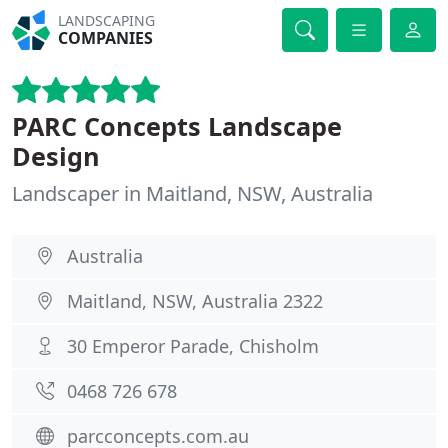
LANDSCAPING
COMPANIES
PARC Concepts Landscape
Design
Landscaper in Maitland, NSW, Australia
Australia
Maitland, NSW, Australia 2322
30 Emperor Parade, Chisholm
0468 726 678
parcconcepts.com.au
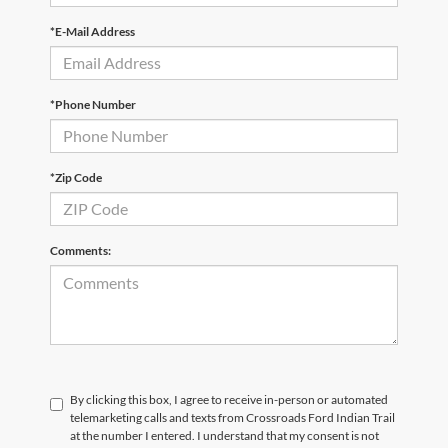
*E-Mail Address
*Phone Number
*Zip Code
Comments:
By clicking this box, I agree to receive in-person or automated
telemarketing calls and texts from Crossroads Ford Indian Trail
at the number I entered. I understand that my consent is not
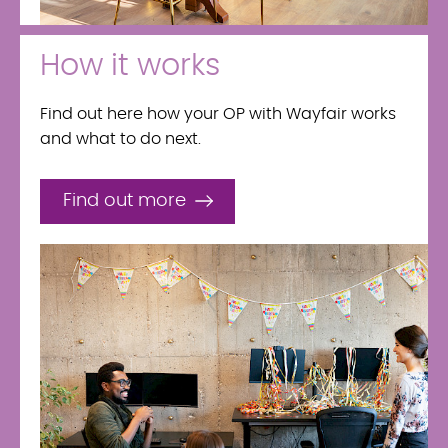
How it works
Find out here how your OP with Wayfair works
and what to do next.
Find out more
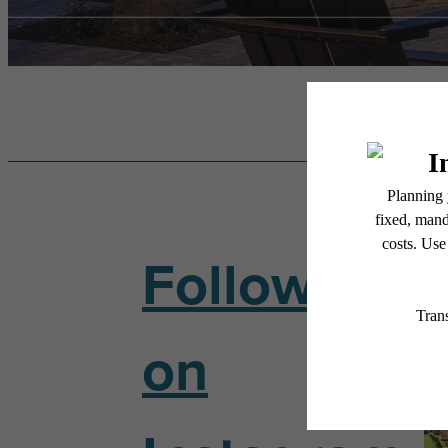
Follow Us
on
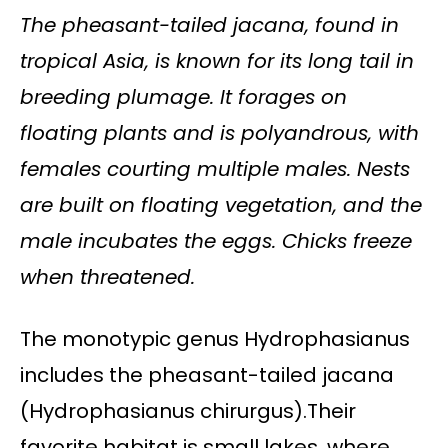
The pheasant-tailed jacana, found in
tropical Asia, is known for its long tail in
breeding plumage. It forages on
floating plants and is polyandrous, with
females courting multiple males. Nests
are built on floating vegetation, and the
male incubates the eggs. Chicks freeze
when threatened.
The monotypic genus Hydrophasianus
includes the pheasant-tailed jacana
(Hydrophasianus chirurgus).Their
favorite habitat is small lakes, where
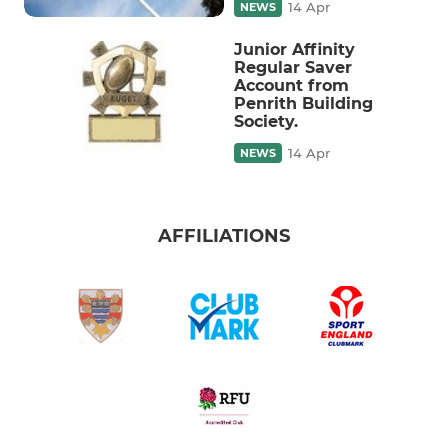
14 Apr
NEWS
Junior Affinity
Regular Saver
Account from
Penrith Building
Society.
14 Apr
NEWS
AFFILIATIONS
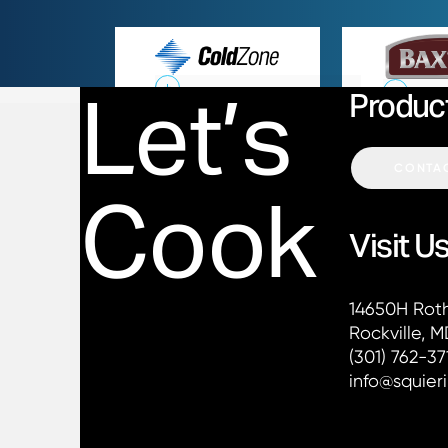
Cold Zone
Let’s
Produc
CONTAC
Cook
Visit U
Contact Squ
14650H Rot
Rockville, 
Phone:
(301) 762-37
Email:
info@squier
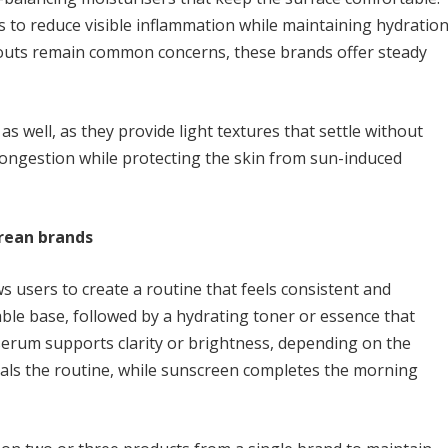
s to reduce visible inflammation while maintaining hydration
outs remain common concerns, these brands offer steady
s well, as they provide light textures that settle without
 congestion while protecting the skin from sun-induced
orean brands
 users to create a routine that feels consistent and
ble base, followed by a hydrating toner or essence that
 serum supports clarity or brightness, depending on the
eals the routine, while sunscreen completes the morning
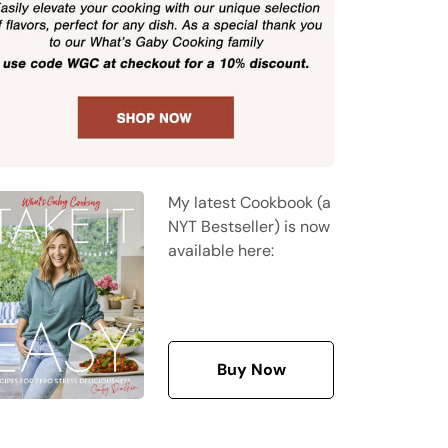
My latest Cookbook (a
NYT Bestseller) is now
available here:
Buy Now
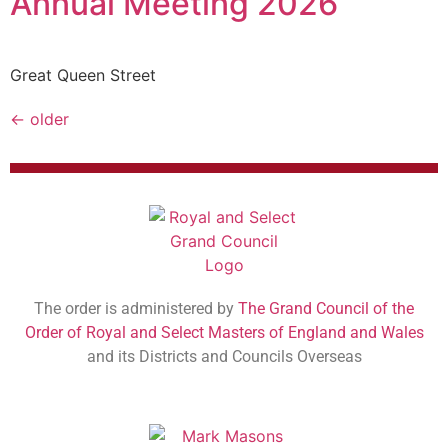
Annual Meeting 2026
Great Queen Street
←
older
The order is administered by
The Grand Council of the
Order of Royal and Select Masters of England and Wales
and its Districts and Councils Overseas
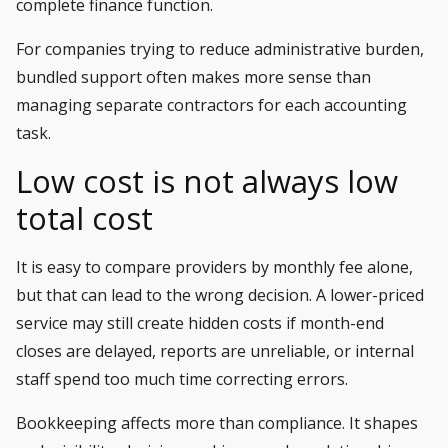
complete finance function.
For companies trying to reduce administrative burden,
bundled support often makes more sense than
managing separate contractors for each accounting
task.
Low cost is not always low
total cost
It is easy to compare providers by monthly fee alone,
but that can lead to the wrong decision. A lower-priced
service may still create hidden costs if month-end
closes are delayed, reports are unreliable, or internal
staff spend too much time correcting errors.
Bookkeeping affects more than compliance. It shapes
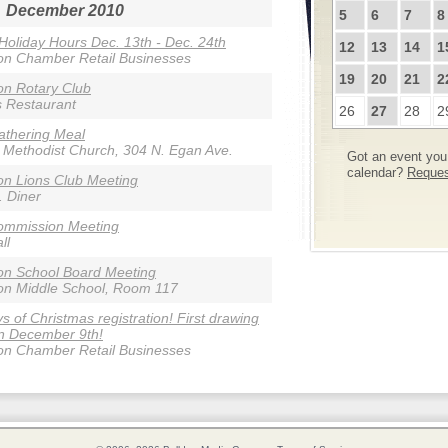
December 2010
5
6
7
8
 Holiday Hours Dec. 13th - Dec. 24th
12
13
14
1
on Chamber Retail Businesses
19
20
21
2
n Rotary Club
s Restaurant
26
27
28
2
athering Meal
 Methodist Church, 304 N. Egan Ave.
Got an event you 
calendar?
Request
n Lions Club Meeting
. Diner
ommission Meeting
ll
on School Board Meeting
on Middle School, Room 117
s of Christmas registration! First drawing
n December 9th!
on Chamber Retail Businesses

● **BRIEF**
Show me each line of the listing above with "more" in it.

● **RESULT FOR THIS TASK**
Find out more
bundled support often makes more sense than
Bookkeeping affects more than compliance. It shapes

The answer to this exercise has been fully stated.